Everywhere I go I end up in the kid's section. Which is odd, because I don't think of myself as a particularly kid friendly person. My honours thesis ended up being on Australian children's books that explicitly dealt with cross-cultural relationships. I forgot to put that into the introduction, though, so the thesis probably could have been a bit clearer and a bit less like 'here's some interesting books I read once' for the first couple of pages.

This week it has been tough being apolitical at work, and many of my sentences have had a silent addendum of 'you idiots'. Some of the people I have worked with from the Outside have been a little less helpful than might be hoped, and have taken on a slightly threatening tone, even though as far as I can tell we were doing exactly what they wanted us to do. Odd, odd, odd. I would recommend the following if you are wanting something from the Government:
1. Ask nicely and explain exactly what you want.
2. Explain exactly what you want again.
3. If you get exactly what you want, don't start swearing.
4. If you don't get exactly what you want, ask nicely why not.
5. If you can do something to address the concerns of 'why not' do so nicely and clearly.
6. see 3 and 4
7. If you still don't get exactly what you want, remember that you might be asking the Government for something in the future, and weigh up whether swearing is a good idea or not.

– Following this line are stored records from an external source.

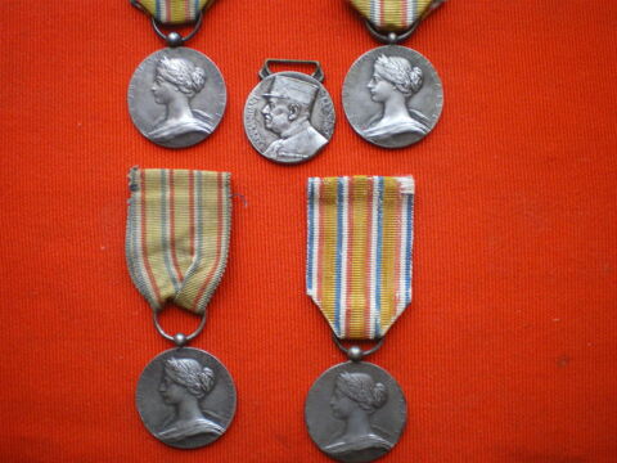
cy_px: 232
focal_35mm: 38
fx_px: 677
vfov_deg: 37.7
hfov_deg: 49.0
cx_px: 308
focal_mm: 6.3
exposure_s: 1/50
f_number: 3.1
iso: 250
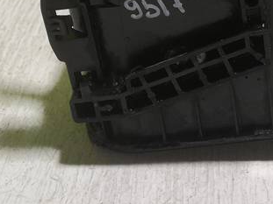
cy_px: -54
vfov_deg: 15.8
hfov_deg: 21.6
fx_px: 702
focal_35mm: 89
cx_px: 236
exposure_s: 1/50
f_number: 1.8
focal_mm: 3.95
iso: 50
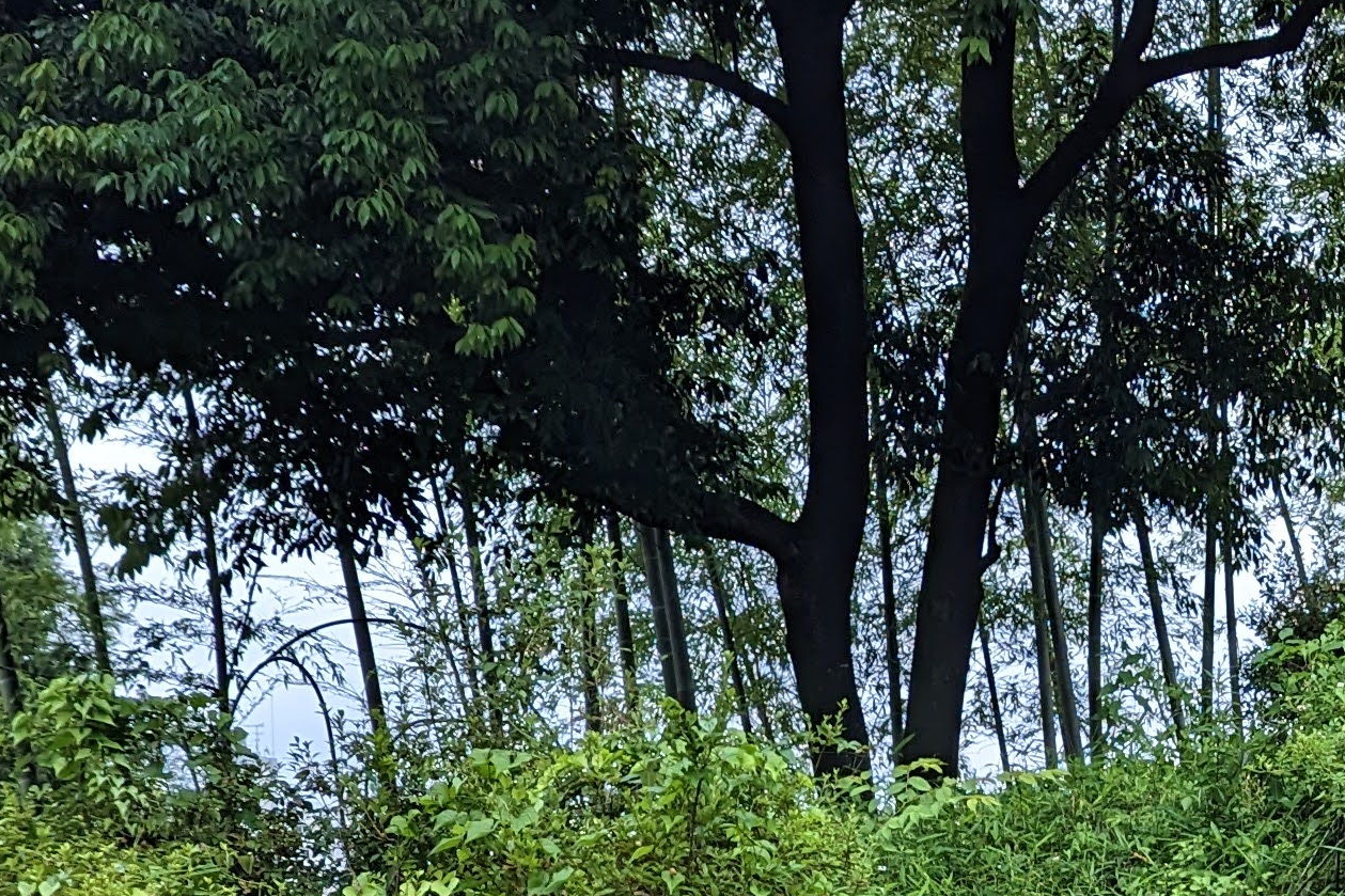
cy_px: 1197
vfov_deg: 15.9
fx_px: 3026
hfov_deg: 24.3
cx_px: 1229
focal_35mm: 81
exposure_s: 1/205
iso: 246
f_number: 1.85
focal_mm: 6.81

It might be your preferred next step, but have a good reason for it other than 'bollocks, I'm fed up'.
8. If the individual representing the Government swears back at you, make a complaint.
9. If you are pretty sure the individual representing the Government has been using their high-level negotiating skills on your behalf, find someone else to swear at, especially if you have now got exactly what you want.
10. A bit of flattery never goes a-stray.

And what with the reporting of this High Court decision I could just spit. Dear journalists, if you don't understand legal stuff, you can ask a lawyer. There are about a million billion of them in Australia and they, as far as I can tell, really like explaining things to people. Lots. Some of them write for newspapers, so you can probably find their phone numbers pretty easily.